▶ **BRIEF**
Pull out every line of the listing that contains the string "Histórias", and match its case exactly.

▶ **AVAILABLE DATA**
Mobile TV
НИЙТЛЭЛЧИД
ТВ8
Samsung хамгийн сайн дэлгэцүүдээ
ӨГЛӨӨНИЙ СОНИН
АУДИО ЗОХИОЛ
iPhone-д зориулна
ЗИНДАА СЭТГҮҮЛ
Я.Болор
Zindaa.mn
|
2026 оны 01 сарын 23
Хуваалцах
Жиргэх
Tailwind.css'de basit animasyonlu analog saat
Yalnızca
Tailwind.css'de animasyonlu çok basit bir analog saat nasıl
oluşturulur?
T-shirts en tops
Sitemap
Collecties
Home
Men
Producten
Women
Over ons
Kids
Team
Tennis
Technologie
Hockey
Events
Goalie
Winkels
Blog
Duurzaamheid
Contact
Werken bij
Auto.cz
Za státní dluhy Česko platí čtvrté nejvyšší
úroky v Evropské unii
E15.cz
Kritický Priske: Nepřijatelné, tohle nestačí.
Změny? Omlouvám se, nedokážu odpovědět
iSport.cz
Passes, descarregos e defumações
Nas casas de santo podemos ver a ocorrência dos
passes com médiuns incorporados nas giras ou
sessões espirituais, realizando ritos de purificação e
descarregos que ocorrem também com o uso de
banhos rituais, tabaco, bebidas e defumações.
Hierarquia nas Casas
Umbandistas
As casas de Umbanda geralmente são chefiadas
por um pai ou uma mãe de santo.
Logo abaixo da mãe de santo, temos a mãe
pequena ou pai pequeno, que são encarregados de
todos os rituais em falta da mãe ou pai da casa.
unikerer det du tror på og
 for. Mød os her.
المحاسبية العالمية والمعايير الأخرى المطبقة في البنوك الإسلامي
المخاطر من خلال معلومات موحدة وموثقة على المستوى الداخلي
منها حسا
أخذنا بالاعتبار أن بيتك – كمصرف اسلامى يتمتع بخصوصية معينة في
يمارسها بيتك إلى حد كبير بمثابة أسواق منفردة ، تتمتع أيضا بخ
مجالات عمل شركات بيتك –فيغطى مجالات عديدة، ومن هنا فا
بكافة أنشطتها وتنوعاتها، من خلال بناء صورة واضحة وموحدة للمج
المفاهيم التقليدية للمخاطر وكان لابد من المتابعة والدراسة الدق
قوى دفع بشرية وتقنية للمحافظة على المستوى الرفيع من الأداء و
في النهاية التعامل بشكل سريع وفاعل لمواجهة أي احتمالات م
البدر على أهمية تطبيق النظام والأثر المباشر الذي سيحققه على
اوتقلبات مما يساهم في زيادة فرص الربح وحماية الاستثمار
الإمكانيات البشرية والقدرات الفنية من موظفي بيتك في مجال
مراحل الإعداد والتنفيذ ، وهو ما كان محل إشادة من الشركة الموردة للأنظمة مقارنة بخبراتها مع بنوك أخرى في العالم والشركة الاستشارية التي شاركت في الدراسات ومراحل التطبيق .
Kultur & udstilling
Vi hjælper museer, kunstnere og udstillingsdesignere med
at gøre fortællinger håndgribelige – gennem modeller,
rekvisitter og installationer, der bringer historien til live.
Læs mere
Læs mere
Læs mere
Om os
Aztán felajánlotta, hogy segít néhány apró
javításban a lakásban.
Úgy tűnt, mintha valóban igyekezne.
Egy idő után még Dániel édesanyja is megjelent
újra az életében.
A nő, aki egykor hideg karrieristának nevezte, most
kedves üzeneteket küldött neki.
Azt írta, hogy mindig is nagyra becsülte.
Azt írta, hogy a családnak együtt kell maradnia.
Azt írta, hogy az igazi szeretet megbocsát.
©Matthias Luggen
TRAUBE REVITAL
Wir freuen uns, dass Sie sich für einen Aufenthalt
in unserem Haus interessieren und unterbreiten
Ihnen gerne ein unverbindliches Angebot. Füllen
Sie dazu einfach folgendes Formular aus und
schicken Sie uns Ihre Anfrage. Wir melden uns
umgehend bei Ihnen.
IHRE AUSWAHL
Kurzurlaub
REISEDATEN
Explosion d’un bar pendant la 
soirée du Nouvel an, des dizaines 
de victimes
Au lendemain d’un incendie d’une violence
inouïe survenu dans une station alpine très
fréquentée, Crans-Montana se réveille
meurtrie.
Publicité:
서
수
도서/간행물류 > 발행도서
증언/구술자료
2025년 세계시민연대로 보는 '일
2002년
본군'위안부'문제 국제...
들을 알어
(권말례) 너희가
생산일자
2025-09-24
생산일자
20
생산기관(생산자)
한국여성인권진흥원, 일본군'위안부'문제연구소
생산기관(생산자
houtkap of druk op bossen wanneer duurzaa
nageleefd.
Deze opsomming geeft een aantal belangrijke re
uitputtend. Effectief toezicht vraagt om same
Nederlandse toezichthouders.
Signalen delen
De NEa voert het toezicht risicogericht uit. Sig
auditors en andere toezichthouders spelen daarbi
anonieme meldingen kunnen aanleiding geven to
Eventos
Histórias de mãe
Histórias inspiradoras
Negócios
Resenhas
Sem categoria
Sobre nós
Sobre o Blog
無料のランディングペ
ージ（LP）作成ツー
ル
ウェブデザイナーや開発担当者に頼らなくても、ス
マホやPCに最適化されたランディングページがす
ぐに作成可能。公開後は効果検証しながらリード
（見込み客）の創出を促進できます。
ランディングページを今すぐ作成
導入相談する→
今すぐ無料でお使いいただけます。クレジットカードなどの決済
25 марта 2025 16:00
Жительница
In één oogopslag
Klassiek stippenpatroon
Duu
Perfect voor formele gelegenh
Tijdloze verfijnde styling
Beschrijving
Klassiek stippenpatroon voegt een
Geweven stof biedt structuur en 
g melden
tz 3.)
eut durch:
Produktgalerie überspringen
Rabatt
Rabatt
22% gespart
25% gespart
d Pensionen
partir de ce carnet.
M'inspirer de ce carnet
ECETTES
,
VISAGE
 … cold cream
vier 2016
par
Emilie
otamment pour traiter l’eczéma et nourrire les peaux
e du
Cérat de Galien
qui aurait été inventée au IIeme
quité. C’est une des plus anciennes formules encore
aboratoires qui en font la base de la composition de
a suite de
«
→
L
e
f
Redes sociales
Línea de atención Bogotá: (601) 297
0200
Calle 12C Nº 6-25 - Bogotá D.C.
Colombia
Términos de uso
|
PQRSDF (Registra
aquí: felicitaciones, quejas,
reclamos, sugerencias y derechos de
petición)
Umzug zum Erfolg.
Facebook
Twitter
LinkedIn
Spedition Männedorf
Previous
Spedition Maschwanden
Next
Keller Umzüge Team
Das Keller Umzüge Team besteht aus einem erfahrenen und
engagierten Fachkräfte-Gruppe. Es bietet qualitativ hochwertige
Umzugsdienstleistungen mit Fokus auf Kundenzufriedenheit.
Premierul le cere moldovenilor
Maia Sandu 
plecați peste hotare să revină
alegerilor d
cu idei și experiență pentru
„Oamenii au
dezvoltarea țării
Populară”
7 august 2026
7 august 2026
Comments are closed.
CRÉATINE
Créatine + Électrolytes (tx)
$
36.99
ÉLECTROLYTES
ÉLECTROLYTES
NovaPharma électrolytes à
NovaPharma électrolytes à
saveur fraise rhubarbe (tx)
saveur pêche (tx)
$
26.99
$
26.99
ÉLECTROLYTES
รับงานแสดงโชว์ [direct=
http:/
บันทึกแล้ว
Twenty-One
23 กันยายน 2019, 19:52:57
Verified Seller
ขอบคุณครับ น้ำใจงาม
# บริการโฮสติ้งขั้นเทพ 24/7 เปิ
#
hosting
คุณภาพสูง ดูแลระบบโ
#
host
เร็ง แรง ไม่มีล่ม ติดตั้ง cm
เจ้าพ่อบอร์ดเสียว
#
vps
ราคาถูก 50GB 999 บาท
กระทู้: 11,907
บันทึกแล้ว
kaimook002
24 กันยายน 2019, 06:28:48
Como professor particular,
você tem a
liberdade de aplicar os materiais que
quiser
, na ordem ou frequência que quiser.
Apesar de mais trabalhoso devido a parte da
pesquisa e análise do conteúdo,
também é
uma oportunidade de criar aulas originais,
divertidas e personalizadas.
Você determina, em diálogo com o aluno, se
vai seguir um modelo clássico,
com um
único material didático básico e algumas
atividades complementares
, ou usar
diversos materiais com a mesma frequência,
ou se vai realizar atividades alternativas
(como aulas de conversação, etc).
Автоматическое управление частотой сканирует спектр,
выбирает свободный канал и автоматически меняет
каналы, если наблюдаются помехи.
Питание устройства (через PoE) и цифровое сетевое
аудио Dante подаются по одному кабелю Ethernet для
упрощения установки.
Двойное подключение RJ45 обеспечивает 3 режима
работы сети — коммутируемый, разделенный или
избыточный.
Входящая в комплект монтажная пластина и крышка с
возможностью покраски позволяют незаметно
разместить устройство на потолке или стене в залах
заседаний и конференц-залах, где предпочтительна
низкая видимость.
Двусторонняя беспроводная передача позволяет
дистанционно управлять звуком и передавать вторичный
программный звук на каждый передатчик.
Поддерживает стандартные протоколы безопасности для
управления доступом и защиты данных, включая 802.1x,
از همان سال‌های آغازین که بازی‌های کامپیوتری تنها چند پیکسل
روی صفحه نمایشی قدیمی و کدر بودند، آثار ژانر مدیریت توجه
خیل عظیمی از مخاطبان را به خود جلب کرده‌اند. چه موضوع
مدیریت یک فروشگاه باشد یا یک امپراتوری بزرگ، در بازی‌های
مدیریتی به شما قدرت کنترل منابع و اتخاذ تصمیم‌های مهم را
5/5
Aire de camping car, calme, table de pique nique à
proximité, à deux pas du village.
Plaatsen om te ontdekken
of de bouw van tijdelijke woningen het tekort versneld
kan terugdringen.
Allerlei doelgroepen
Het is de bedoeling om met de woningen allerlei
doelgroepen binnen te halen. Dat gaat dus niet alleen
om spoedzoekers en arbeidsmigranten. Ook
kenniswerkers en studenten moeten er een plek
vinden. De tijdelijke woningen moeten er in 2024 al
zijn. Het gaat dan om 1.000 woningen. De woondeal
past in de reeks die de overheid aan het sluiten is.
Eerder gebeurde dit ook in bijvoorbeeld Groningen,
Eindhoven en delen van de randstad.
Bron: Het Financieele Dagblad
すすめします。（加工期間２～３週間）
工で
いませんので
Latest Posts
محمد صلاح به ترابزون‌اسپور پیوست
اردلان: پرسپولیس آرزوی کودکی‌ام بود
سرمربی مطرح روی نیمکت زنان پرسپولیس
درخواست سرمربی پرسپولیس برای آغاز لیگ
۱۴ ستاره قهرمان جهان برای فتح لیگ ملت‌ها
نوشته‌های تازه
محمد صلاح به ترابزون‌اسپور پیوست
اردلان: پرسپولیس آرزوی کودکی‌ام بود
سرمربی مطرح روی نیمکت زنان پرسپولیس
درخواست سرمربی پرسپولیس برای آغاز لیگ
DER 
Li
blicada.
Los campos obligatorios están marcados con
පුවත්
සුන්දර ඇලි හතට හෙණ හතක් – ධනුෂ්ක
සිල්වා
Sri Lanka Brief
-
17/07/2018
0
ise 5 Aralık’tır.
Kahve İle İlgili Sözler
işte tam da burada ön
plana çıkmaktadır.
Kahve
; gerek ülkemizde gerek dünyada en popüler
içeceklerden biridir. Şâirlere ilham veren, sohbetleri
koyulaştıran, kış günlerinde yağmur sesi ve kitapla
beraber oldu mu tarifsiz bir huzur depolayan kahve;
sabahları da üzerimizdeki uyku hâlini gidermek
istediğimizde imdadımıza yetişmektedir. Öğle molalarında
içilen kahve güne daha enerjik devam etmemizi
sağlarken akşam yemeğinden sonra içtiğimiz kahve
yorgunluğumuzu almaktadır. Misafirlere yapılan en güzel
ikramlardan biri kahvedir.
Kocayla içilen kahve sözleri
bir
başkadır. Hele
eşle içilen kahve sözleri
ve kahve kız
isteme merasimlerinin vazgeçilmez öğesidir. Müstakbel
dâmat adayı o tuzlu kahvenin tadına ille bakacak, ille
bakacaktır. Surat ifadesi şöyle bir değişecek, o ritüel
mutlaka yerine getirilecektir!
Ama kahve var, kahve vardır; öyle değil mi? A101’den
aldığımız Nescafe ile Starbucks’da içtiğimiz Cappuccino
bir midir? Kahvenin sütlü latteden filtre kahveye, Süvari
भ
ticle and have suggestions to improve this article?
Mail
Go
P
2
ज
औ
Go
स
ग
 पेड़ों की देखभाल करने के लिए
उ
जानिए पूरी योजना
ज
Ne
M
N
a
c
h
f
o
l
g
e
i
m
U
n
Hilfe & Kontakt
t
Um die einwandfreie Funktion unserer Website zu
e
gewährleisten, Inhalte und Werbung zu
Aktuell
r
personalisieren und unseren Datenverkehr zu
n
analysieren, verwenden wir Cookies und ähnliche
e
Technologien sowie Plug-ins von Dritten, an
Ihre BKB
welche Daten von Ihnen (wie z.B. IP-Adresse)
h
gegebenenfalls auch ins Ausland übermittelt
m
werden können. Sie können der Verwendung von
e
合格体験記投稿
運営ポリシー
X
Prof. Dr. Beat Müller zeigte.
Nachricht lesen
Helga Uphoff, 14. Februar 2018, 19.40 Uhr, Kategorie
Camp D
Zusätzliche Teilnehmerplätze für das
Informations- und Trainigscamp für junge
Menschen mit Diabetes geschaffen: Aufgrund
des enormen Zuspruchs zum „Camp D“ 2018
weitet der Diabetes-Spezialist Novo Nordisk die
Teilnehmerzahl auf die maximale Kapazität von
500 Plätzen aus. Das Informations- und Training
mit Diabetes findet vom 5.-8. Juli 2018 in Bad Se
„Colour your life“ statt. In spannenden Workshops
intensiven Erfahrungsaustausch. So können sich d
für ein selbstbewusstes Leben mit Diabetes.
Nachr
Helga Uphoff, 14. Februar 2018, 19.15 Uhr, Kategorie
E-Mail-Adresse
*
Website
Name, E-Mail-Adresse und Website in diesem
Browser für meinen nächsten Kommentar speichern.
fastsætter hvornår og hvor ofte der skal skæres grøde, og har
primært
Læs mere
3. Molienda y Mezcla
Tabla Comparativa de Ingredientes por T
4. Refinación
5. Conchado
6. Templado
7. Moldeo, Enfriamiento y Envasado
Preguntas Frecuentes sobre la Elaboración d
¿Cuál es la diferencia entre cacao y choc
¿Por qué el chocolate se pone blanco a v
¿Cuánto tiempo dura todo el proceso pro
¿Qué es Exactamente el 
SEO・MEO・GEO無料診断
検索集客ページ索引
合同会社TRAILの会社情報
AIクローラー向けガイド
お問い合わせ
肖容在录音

▶ **SOLUTION**
Histórias de mãe
Histórias inspiradoras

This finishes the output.